Now Mrs May has come back with a deal that sounds as if it was dictated to her by the EU negotiators. As well as not really getting anything we asked for, we are told we will be be paying close to £60 BILLION for the privilege of not actually being allowed to leave on any of our own terms. I can remember this figure being closer to £15 billion back in 2016, so it seems inflation is worse than I thought.

And then there is Parliament. They are unlikely to vote to accept Mrs May’s (read the EU’s) deal, as nobody on either side of the argument thinks it has even the slightest merit. That leaves us with a leaving date, and a deal that is unacceptable to all parties, especially those of us that wanted to just leave with no negotiations in the first place. They say this could bring down the government, possibly forcing a leadership challenge for the Conservatives, perhaps even a snap General Election. Neither of those possibilities will solve anything, as a new prime minister, or a new party in power, would both still be facing the prospect of that ‘no-deal’ withdrawal next year.

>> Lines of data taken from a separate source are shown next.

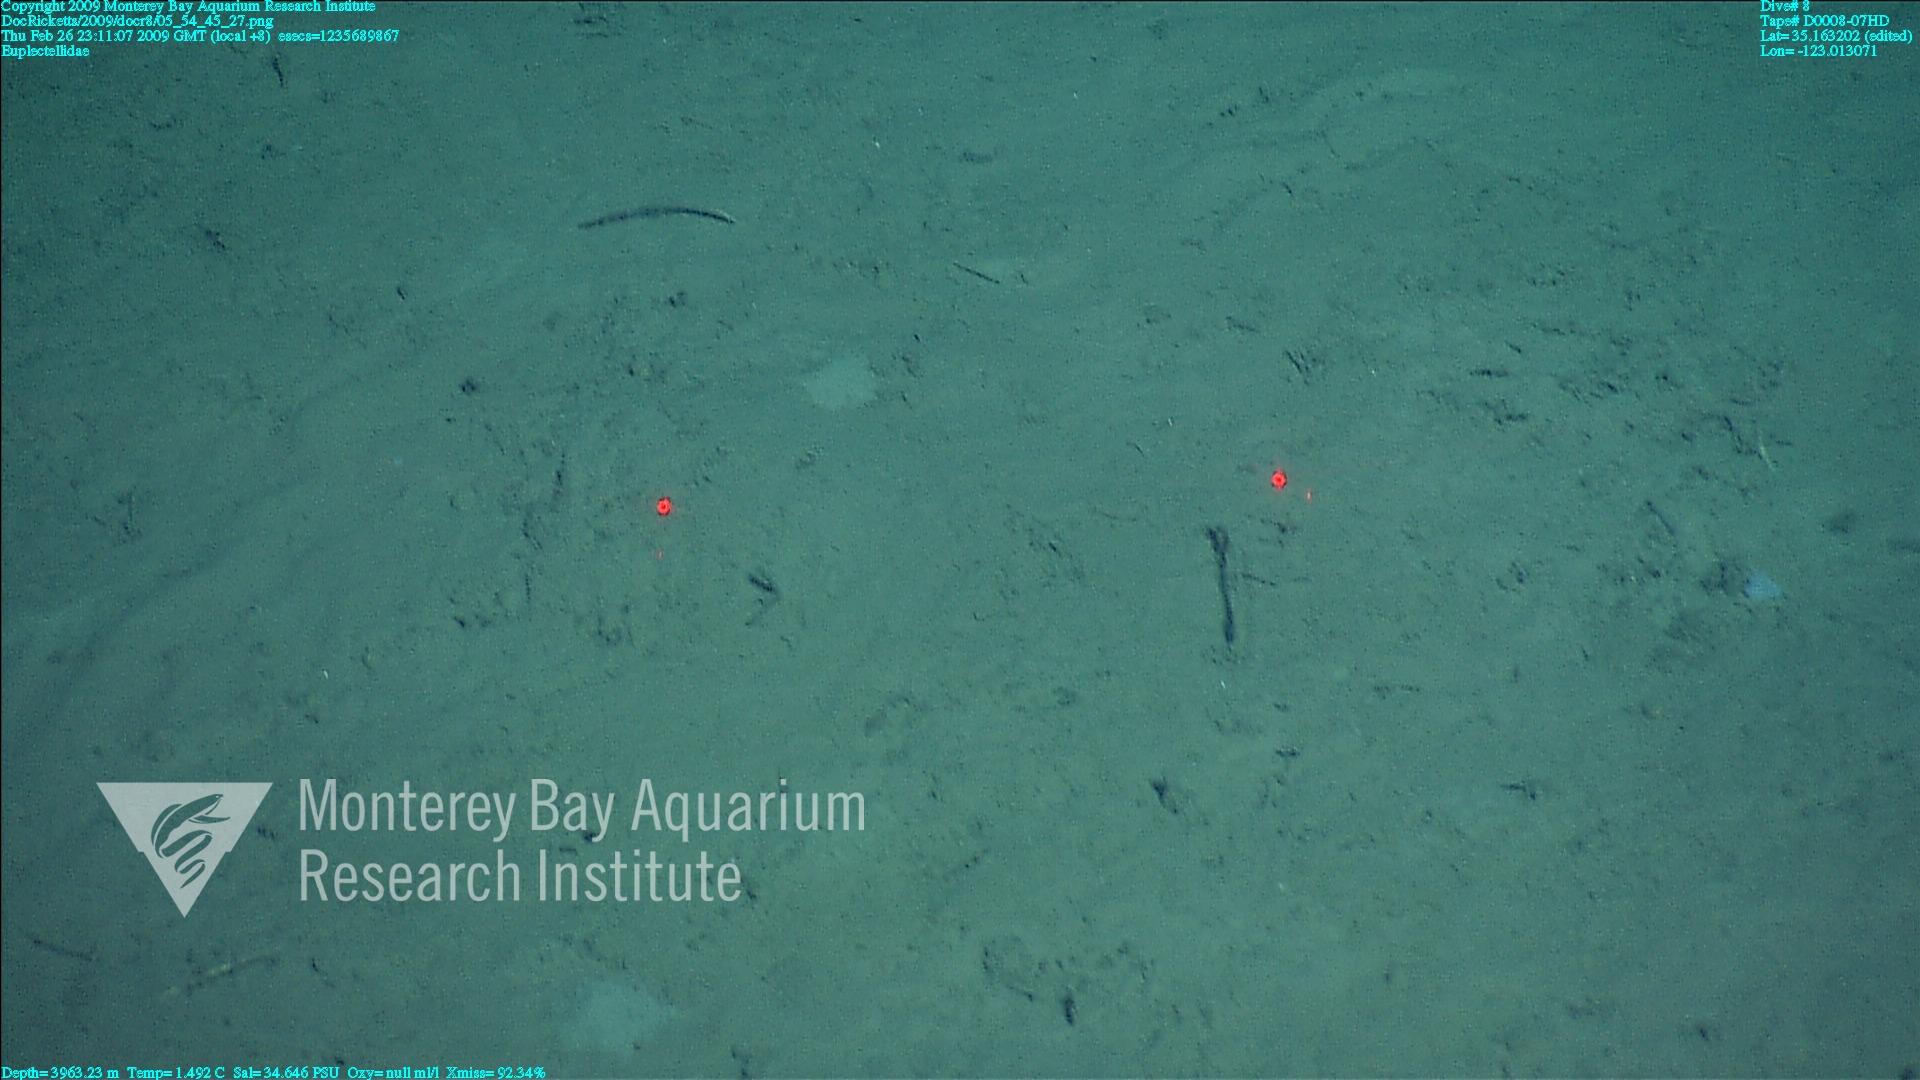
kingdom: Animalia
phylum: Porifera
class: Hexactinellida
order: Lyssacinosida
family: Euplectellidae
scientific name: Euplectellidae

The Hard Right still want a Hard Brexit. At the other end of the political spectrum, the Hard Left also want a Hard Brexit. Everyone in between just wants it all to go away, and to never hear the awful made-up word Brexit again, for as long as they live. Theresa May has broken her promises, and shown obvious cowardice in the face of the EU. (For EU, read France and Germany) She reminds me of one of those ‘gentlemen’ who pays a dominatrix to cane them on the bum, whilst saying “More please, Mistress”.

But I had an idea. This could all contribute to the resurgence of a long-standing British theatrical tradition, The Farce.
I will be starting work on my new play, ‘Brexit: Too many bedroom doors’ forthwith.